* CHALLENGE
Reproduce every line of the records below word for word, with nothing changed or left out.

* RECORDS PROVIDED
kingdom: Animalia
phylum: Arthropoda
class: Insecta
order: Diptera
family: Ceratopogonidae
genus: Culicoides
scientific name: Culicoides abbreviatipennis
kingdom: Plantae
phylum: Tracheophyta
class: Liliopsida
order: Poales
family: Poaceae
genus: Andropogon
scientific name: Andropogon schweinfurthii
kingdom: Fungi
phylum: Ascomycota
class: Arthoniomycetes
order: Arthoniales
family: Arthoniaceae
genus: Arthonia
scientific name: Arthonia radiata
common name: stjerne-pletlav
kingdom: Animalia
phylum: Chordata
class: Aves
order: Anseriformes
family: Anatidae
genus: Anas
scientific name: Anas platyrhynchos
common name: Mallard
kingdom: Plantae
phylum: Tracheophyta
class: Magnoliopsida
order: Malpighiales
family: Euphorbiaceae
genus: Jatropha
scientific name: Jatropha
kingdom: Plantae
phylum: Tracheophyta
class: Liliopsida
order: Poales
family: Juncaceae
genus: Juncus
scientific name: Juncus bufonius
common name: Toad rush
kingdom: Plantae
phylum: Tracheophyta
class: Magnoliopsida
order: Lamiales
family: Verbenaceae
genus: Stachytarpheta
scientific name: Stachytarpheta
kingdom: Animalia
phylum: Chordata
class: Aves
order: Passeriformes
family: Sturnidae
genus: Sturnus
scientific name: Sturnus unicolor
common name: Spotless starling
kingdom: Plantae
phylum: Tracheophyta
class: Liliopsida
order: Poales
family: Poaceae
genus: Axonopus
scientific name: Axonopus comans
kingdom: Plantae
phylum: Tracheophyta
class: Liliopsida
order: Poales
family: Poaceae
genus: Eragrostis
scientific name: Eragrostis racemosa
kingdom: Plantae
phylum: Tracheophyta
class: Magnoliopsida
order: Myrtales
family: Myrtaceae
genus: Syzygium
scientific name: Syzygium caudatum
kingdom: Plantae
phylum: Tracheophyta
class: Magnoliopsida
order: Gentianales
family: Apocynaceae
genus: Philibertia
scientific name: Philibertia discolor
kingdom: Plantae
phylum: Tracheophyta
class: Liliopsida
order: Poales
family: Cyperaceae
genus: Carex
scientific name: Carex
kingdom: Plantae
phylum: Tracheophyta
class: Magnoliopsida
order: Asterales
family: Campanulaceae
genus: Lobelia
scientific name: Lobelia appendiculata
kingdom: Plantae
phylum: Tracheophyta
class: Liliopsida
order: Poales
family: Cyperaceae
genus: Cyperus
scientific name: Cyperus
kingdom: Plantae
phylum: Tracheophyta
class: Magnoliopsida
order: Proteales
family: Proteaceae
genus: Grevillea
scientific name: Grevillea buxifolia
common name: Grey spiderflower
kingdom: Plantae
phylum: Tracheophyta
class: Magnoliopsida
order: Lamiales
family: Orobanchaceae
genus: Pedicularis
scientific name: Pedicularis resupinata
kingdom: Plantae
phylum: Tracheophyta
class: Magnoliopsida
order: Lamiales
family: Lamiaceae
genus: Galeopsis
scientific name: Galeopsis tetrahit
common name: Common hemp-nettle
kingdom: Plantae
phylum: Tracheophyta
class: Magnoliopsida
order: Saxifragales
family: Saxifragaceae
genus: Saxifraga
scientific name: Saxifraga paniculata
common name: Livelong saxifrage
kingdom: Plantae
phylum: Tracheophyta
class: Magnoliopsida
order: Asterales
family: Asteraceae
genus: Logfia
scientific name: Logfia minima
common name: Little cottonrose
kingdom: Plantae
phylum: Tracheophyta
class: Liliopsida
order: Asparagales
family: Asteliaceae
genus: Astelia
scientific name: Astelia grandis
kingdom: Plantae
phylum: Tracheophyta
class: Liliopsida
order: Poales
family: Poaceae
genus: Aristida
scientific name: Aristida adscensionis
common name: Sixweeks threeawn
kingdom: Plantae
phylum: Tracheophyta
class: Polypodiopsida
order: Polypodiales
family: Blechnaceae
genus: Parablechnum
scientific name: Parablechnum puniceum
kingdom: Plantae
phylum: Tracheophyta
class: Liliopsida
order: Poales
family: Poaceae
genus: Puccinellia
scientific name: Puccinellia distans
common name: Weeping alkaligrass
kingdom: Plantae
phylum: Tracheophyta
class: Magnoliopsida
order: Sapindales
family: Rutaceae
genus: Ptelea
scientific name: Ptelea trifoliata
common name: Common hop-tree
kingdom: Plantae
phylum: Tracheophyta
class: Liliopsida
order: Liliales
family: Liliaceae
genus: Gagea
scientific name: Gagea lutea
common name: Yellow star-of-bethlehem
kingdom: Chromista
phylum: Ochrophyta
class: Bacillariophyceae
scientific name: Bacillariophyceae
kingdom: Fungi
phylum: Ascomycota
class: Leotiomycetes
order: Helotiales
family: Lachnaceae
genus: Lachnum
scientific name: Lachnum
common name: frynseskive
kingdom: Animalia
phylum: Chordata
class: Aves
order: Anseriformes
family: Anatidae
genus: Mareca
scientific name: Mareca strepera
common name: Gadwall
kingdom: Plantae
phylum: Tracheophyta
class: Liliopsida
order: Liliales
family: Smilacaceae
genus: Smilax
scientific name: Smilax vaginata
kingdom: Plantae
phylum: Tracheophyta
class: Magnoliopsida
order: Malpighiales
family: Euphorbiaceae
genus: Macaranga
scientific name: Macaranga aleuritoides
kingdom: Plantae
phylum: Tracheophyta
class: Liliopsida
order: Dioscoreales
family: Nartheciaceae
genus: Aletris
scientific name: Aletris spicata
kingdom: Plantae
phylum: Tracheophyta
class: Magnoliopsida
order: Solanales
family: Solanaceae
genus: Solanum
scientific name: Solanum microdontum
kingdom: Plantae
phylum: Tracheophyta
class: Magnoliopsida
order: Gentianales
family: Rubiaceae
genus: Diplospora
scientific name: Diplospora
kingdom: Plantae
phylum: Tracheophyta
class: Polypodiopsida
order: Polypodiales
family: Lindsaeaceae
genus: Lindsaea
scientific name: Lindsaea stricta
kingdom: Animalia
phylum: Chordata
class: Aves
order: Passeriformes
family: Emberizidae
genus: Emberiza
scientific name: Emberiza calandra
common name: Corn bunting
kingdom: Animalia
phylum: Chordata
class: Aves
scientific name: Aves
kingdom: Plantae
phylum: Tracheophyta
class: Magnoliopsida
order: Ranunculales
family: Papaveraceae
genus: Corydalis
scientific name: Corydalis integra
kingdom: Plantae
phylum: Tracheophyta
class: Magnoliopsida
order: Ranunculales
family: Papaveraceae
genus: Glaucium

* ANSWER TO THIS TASK
kingdom: Animalia
phylum: Arthropoda
class: Insecta
order: Diptera
family: Ceratopogonidae
genus: Culicoides
scientific name: Culicoides abbreviatipennis
kingdom: Plantae
phylum: Tracheophyta
class: Liliopsida
order: Poales
family: Poaceae
genus: Andropogon
scientific name: Andropogon schweinfurthii
kingdom: Fungi
phylum: Ascomycota
class: Arthoniomycetes
order: Arthoniales
family: Arthoniaceae
genus: Arthonia
scientific name: Arthonia radiata
common name: stjerne-pletlav
kingdom: Animalia
phylum: Chordata
class: Aves
order: Anseriformes
family: Anatidae
genus: Anas
scientific name: Anas platyrhynchos
common name: Mallard
kingdom: Plantae
phylum: Tracheophyta
class: Magnoliopsida
order: Malpighiales
family: Euphorbiaceae
genus: Jatropha
scientific name: Jatropha
kingdom: Plantae
phylum: Tracheophyta
class: Liliopsida
order: Poales
family: Juncaceae
genus: Juncus
scientific name: Juncus bufonius
common name: Toad rush
kingdom: Plantae
phylum: Tracheophyta
class: Magnoliopsida
order: Lamiales
family: Verbenaceae
genus: Stachytarpheta
scientific name: Stachytarpheta
kingdom: Animalia
phylum: Chordata
class: Aves
order: Passeriformes
family: Sturnidae
genus: Sturnus
scientific name: Sturnus unicolor
common name: Spotless starling
kingdom: Plantae
phylum: Tracheophyta
class: Liliopsida
order: Poales
family: Poaceae
genus: Axonopus
scientific name: Axonopus comans
kingdom: Plantae
phylum: Tracheophyta
class: Liliopsida
order: Poales
family: Poaceae
genus: Eragrostis
scientific name: Eragrostis racemosa
kingdom: Plantae
phylum: Tracheophyta
class: Magnoliopsida
order: Myrtales
family: Myrtaceae
genus: Syzygium
scientific name: Syzygium caudatum
kingdom: Plantae
phylum: Tracheophyta
class: Magnoliopsida
order: Gentianales
family: Apocynaceae
genus: Philibertia
scientific name: Philibertia discolor
kingdom: Plantae
phylum: Tracheophyta
class: Liliopsida
order: Poales
family: Cyperaceae
genus: Carex
scientific name: Carex
kingdom: Plantae
phylum: Tracheophyta
class: Magnoliopsida
order: Asterales
family: Campanulaceae
genus: Lobelia
scientific name: Lobelia appendiculata
kingdom: Plantae
phylum: Tracheophyta
class: Liliopsida
order: Poales
family: Cyperaceae
genus: Cyperus
scientific name: Cyperus
kingdom: Plantae
phylum: Tracheophyta
class: Magnoliopsida
order: Proteales
family: Proteaceae
genus: Grevillea
scientific name: Grevillea buxifolia
common name: Grey spiderflower
kingdom: Plantae
phylum: Tracheophyta
class: Magnoliopsida
order: Lamiales
family: Orobanchaceae
genus: Pedicularis
scientific name: Pedicularis resupinata
kingdom: Plantae
phylum: Tracheophyta
class: Magnoliopsida
order: Lamiales
family: Lamiaceae
genus: Galeopsis
scientific name: Galeopsis tetrahit
common name: Common hemp-nettle
kingdom: Plantae
phylum: Tracheophyta
class: Magnoliopsida
order: Saxifragales
family: Saxifragaceae
genus: Saxifraga
scientific name: Saxifraga paniculata
common name: Livelong saxifrage
kingdom: Plantae
phylum: Tracheophyta
class: Magnoliopsida
order: Asterales
family: Asteraceae
genus: Logfia
scientific name: Logfia minima
common name: Little cottonrose
kingdom: Plantae
phylum: Tracheophyta
class: Liliopsida
order: Asparagales
family: Asteliaceae
genus: Astelia
scientific name: Astelia grandis
kingdom: Plantae
phylum: Tracheophyta
class: Liliopsida
order: Poales
family: Poaceae
genus: Aristida
scientific name: Aristida adscensionis
common name: Sixweeks threeawn
kingdom: Plantae
phylum: Tracheophyta
class: Polypodiopsida
order: Polypodiales
family: Blechnaceae
genus: Parablechnum
scientific name: Parablechnum puniceum
kingdom: Plantae
phylum: Tracheophyta
class: Liliopsida
order: Poales
family: Poaceae
genus: Puccinellia
scientific name: Puccinellia distans
common name: Weeping alkaligrass
kingdom: Plantae
phylum: Tracheophyta
class: Magnoliopsida
order: Sapindales
family: Rutaceae
genus: Ptelea
scientific name: Ptelea trifoliata
common name: Common hop-tree
kingdom: Plantae
phylum: Tracheophyta
class: Liliopsida
order: Liliales
family: Liliaceae
genus: Gagea
scientific name: Gagea lutea
common name: Yellow star-of-bethlehem
kingdom: Chromista
phylum: Ochrophyta
class: Bacillariophyceae
scientific name: Bacillariophyceae
kingdom: Fungi
phylum: Ascomycota
class: Leotiomycetes
order: Helotiales
family: Lachnaceae
genus: Lachnum
scientific name: Lachnum
common name: frynseskive
kingdom: Animalia
phylum: Chordata
class: Aves
order: Anseriformes
family: Anatidae
genus: Mareca
scientific name: Mareca strepera
common name: Gadwall
kingdom: Plantae
phylum: Tracheophyta
class: Liliopsida
order: Liliales
family: Smilacaceae
genus: Smilax
scientific name: Smilax vaginata
kingdom: Plantae
phylum: Tracheophyta
class: Magnoliopsida
order: Malpighiales
family: Euphorbiaceae
genus: Macaranga
scientific name: Macaranga aleuritoides
kingdom: Plantae
phylum: Tracheophyta
class: Liliopsida
order: Dioscoreales
family: Nartheciaceae
genus: Aletris
scientific name: Aletris spicata
kingdom: Plantae
phylum: Tracheophyta
class: Magnoliopsida
order: Solanales
family: Solanaceae
genus: Solanum
scientific name: Solanum microdontum
kingdom: Plantae
phylum: Tracheophyta
class: Magnoliopsida
order: Gentianales
family: Rubiaceae
genus: Diplospora
scientific name: Diplospora
kingdom: Plantae
phylum: Tracheophyta
class: Polypodiopsida
order: Polypodiales
family: Lindsaeaceae
genus: Lindsaea
scientific name: Lindsaea stricta
kingdom: Animalia
phylum: Chordata
class: Aves
order: Passeriformes
family: Emberizidae
genus: Emberiza
scientific name: Emberiza calandra
common name: Corn bunting
kingdom: Animalia
phylum: Chordata
class: Aves
scientific name: Aves
kingdom: Plantae
phylum: Tracheophyta
class: Magnoliopsida
order: Ranunculales
family: Papaveraceae
genus: Corydalis
scientific name: Corydalis integra
kingdom: Plantae
phylum: Tracheophyta
class: Magnoliopsida
order: Ranunculales
family: Papaveraceae
genus: Glaucium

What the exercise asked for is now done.